On the PS4 all this is NOT within the same SoC. The PS4 has a second chip but the breakdown isn't as simple as the purple section from that XBone diagram being pulled out and being put on a separate chip... yet that's exactly how most comparisons thus far seem to be going. Instead the PS4's second chip does some functions (audio encoding/decoding) from the purple, some from the green (video encoding/decoding), etc. which offloads all of that from the primary SoC.

Asmodai said,
On the PS4 all this is NOT within the same SoC. The PS4 has a second chip but the breakdown isn't as simple as the purple section from that XBone diagram being pulled out and being put on a separate chip... yet that's exactly how most comparisons thus far seem to be going. Instead the PS4's second chip does some functions (audio encoding/decoding) from the purple, some from the green (video encoding/decoding), etc. which offloads all of that from the primary SoC.
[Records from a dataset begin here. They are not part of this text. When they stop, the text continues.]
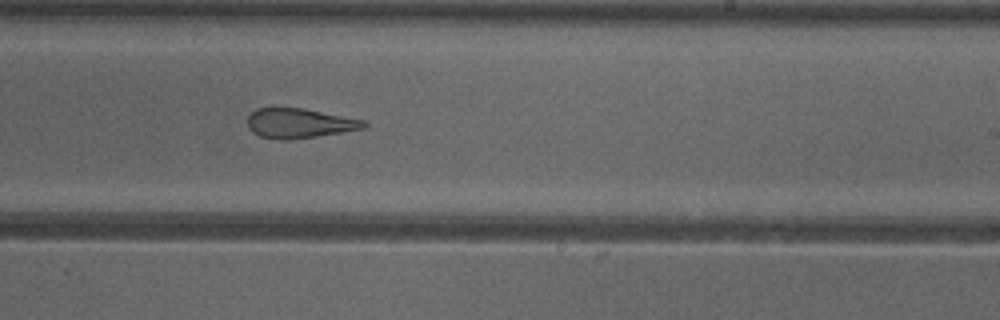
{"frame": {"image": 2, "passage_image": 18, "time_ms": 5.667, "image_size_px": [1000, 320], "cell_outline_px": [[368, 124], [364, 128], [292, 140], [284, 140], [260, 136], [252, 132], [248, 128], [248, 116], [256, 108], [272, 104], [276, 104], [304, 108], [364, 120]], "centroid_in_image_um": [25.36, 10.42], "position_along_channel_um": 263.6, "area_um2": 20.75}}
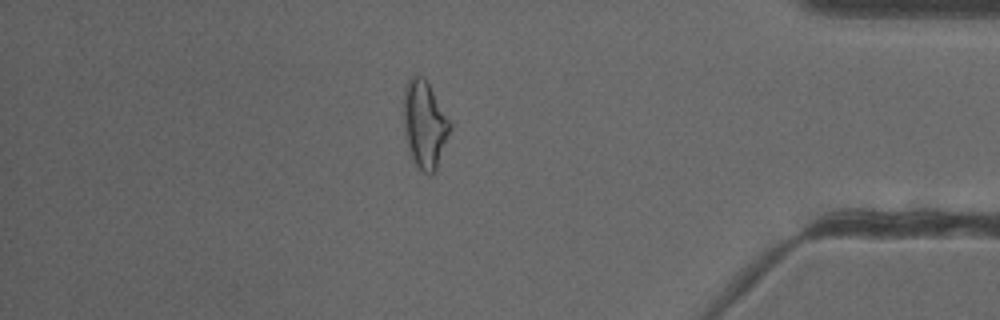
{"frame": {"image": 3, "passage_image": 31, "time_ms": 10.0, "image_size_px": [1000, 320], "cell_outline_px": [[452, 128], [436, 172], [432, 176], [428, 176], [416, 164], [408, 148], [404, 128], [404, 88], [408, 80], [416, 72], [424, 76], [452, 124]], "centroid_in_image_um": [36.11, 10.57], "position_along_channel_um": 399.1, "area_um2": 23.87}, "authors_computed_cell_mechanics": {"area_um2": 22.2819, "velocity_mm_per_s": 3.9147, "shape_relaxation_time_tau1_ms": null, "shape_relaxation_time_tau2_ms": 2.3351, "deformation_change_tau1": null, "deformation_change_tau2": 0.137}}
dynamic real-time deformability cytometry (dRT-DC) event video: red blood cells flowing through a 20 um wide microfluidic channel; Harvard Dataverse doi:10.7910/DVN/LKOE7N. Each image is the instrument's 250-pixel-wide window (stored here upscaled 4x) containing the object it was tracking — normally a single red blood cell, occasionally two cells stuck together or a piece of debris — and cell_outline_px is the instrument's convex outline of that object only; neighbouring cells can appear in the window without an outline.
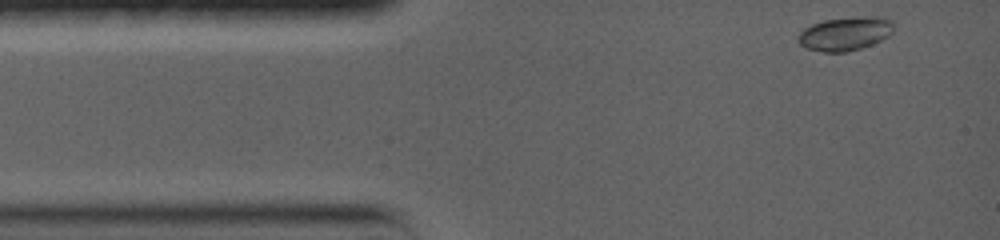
{"species": "common noctule bat (a hibernating species)", "species_latin": "Nyctalus noctula", "temperature_condition": "warm", "stored_images_in_passage": 24, "camera_frame_rate_fps": 5000, "um_per_image_px": 0.085, "animal": {"sex": "female", "body_mass_g": 19.0, "forearm_length_mm": 56.7}, "frame": {"image": 1, "passage_image": 1, "time_ms": 0.0, "image_size_px": [1000, 240], "cell_outline_px": [[892, 32], [888, 36], [872, 44], [848, 52], [824, 52], [804, 48], [796, 40], [796, 36], [804, 28], [812, 24], [824, 20], [876, 16], [884, 16], [892, 20]], "centroid_in_image_um": [71.8, 2.87], "position_along_channel_um": 13.2, "area_um2": 18.73}}
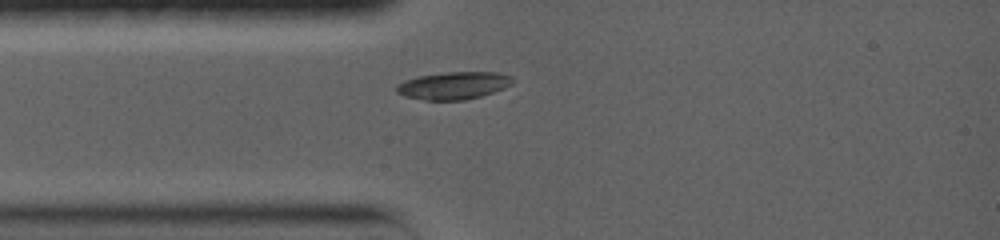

I'm not sure what your point is. They both have the functionality, which is more effective at it isn't up to which is on a seperate chip.

Randomevent said,

I'm not sure what your point is. They both have the functionality, which is more effective at it isn't up to which is on a seperate chip.

The point was just that it's not an apples to apples comparison as the breakdown of the hardware is different. I don't KNOW how big of a difference that makes that's what I'm saying I'll like to see a tech site to cover. You sound like you're asking me to explain how hit makes a big difference when I'm saying I don't know if it does or not. It COULD, for example the fact that all the video encode/decode is in the "GPU" section of the Xbone SoC (the stuff in green in that image) could mean it competes for resources with the graphics core whereas having it on a separate chip (especially one that functions even when the main SoC is completely powered down as with the PS4) could mean it doesn't compete for resources with the graphics core thus freeing up the graphics core to do more (such as audio). Again though I'm not saying that's the case, I don't know. I'm just saying I'd like to read a technical comparison of the two architectures by a reputable tech site.

psionicinversion said,
you could imagine it would come to fisty cuffs over which architecture is better as neither would concede failings in there own stuff hah

They probably are more interested in discussing why certain avenues were taken and understand the mindset behind the routes each other took. These guys are probably well past fan-boy fighting over consoles.

uxo22 said,

They probably are more interested in discussing why certain avenues were taken and understand the mindset behind the routes each other took. These guys are probably well past fan-boy fighting over consoles.

Oh yeah. They might even go over, "jeez, if budget was no object, or you had double the budget, what would you have gone for?" type discussions. I mean, wow... when you're in a niche industry, you don't have many people you can actually bounce ideas off of, you know?

I'd say Netflix was a given... they were there at the launch of Windows 8, so I'm betting they will be for the X1 as well.

It is getting so close to release, I am excited. I wonder which 3rd party apps will be ready at launch, hoping for hbogo and Netflix!